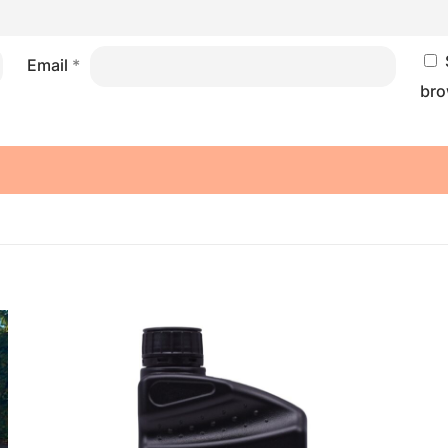
Email
*
bro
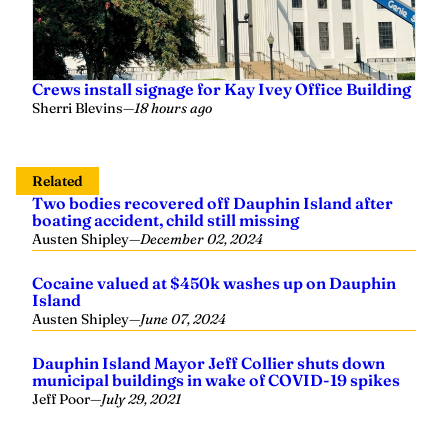
Crews install signage for Kay Ivey Office Building
Sherri Blevins
—
18 hours ago
Related
Two bodies recovered off Dauphin Island after
boating accident, child still missing
Austen Shipley
—
December 02, 2024
Cocaine valued at $450k washes up on Dauphin
Island
Austen Shipley
—
June 07, 2024
Dauphin Island Mayor Jeff Collier shuts down
municipal buildings in wake of COVID-19 spikes
Jeff Poor
—
July 29, 2021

────────────────────────────────────────

| Task |
Each line above that contains the word "Jeff" should be copied.

| Written response |
Dauphin Island Mayor Jeff Collier shuts down
Jeff Poor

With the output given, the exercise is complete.